# Paph concolor var longipetalum



## Renegayde (Apr 29, 2009)

ok being a newbie I have never heard of this one before....is it new or just something that I have never noticed before?

http://cgi.ebay.com/Orchids-species...ryZ42218QQssPageNameZWDVWQQrdZ1QQcmdZViewItem


----------



## Jorch (Apr 30, 2009)

You can try to search for posts related to this variety with the "search" function above. A few members have posted pictures of this variety before.


----------



## Renegayde (Apr 30, 2009)

LOL thanks....first time I did a search it turned up nothing then I just searched concolor v longipetalum and it turned up several....including yours....Nice


----------



## TyroneGenade (Apr 30, 2009)

Looks just what I would image a concolor x exul hybrid to look like...


----------



## NYEric (Apr 30, 2009)

I have one, it's not easy.


----------



## SlipperFan (Apr 30, 2009)

NYEric said:


> I have one, it's not easy.



You mean, to grow?

I think it's a cool flower.


----------



## TyroneGenade (May 1, 2009)

I meant concolor x druryi not exul... I really shouldn't reply until I have my morning coffee...
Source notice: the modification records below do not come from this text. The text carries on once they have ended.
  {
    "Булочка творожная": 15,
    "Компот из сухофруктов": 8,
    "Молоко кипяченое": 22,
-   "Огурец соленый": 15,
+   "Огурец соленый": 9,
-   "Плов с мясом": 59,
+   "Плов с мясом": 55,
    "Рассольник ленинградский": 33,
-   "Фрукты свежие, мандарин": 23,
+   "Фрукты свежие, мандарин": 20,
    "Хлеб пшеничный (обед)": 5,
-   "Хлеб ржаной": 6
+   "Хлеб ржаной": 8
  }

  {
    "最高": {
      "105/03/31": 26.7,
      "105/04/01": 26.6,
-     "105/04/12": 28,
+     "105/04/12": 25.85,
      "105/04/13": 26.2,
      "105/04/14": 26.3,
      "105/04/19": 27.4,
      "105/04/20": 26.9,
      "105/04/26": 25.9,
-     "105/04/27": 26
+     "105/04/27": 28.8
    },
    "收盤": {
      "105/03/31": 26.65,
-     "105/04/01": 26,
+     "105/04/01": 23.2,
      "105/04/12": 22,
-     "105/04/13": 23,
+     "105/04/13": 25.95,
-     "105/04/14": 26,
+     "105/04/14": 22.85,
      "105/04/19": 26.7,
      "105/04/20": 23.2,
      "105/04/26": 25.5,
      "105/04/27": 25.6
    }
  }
OK looking plant. But prefer the shape of the "normal" concolor.


----------



## pdxpaphguy (May 1, 2009)

I'd like to get a nice one of these to go with my regular concolors but they seem to be pretty uncommon in the US.


----------



## emydura (May 1, 2009)

I really like this form. I'd love to have it in my collection if I can ever find one.
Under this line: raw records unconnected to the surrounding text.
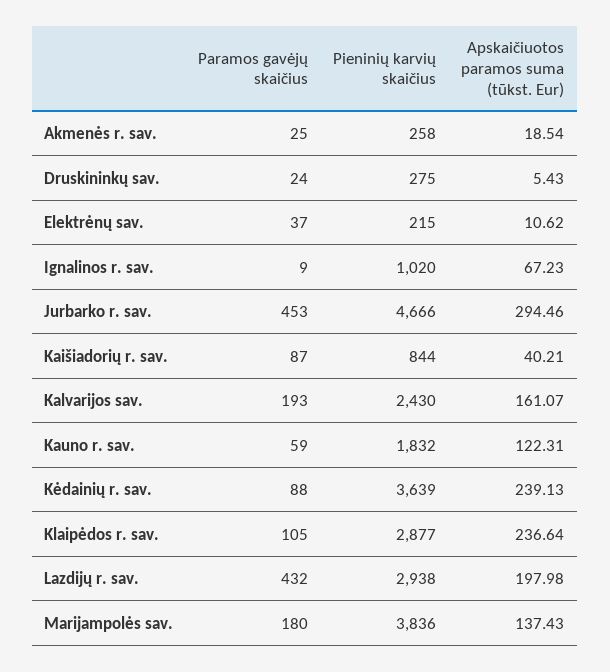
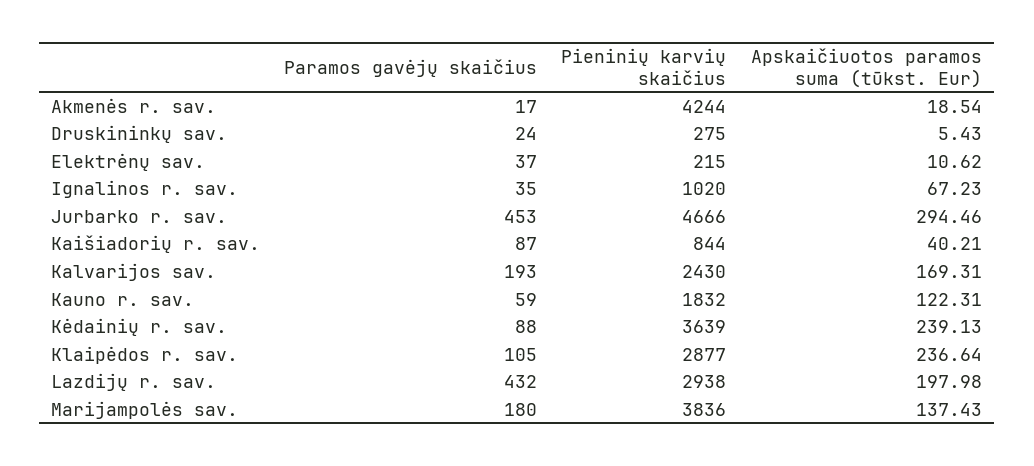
  {
    "Paramos gavėjų skaičius": {
-     "Akmenės r. sav.": 25,
+     "Akmenės r. sav.": 17,
      "Druskininkų sav.": 24,
      "Elektrėnų sav.": 37,
-     "Ignalinos r. sav.": 9,
+     "Ignalinos r. sav.": 35,
      "Jurbarko r. sav.": 453,
      "Kaišiadorių r. sav.": 87,
      "Kalvarijos sav.": 193,
      "Kauno r. sav.": 59,
      "Kėdainių r. sav.": 88,
      "Klaipėdos r. sav.": 105,
      "Lazdijų r. sav.": 432,
      "Marijampolės sav.": 180
    },
    "Pieninių karvių skaičius": {
-     "Akmenės r. sav.": 258,
+     "Akmenės r. sav.": 4244,
      "Druskininkų sav.": 275,
      "Elektrėnų sav.": 215,
      "Ignalinos r. sav.": 1020,
      "Jurbarko r. sav.": 4666,
      "Kaišiadorių r. sav.": 844,
      "Kalvarijos sav.": 2430,
      "Kauno r. sav.": 1832,
      "Kėdainių r. sav.": 3639,
      "Klaipėdos r. sav.": 2877,
      "Lazdijų r. sav.": 2938,
      "Marijampolės sav.": 3836
    },
    "Apskaičiuotos paramos suma (tūkst. Eur)": {
      "Akmenės r. sav.": 18.54,
      "Druskininkų sav.": 5.43,
      "Elektrėnų sav.": 10.62,
      "Ignalinos r. sav.": 67.23,
      "Jurbarko r. sav.": 294.46,
      "Kaišiadorių r. sav.": 40.21,
-     "Kalvarijos sav.": 161.07,
+     "Kalvarijos sav.": 169.31,
      "Kauno r. sav.": 122.31,
      "Kėdainių r. sav.": 239.13,
      "Klaipėdos r. sav.": 236.64,
      "Lazdijų r. sav.": 197.98,
      "Marijampolės sav.": 137.43
    }
  }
I'm a self-confessed clumper but this one seems so distinct that it must be close to being considered a species in its own right.

David


----------



## NYEric (May 1, 2009)

I got mine from Bloomfield at the NCOS. The normal concolor is in spike but the longipetalum is struggling.


----------



## pdxpaphguy (May 2, 2009)

Sounds like somebody needs to breed some vigor into the ones in the US? My regular concolors are both very good growers too.


----------



## P-chan (May 3, 2009)

I bought one as a seedling last fall at the CNYOS show near Syracuse. It's growing...I can't wait for a bloom.


----------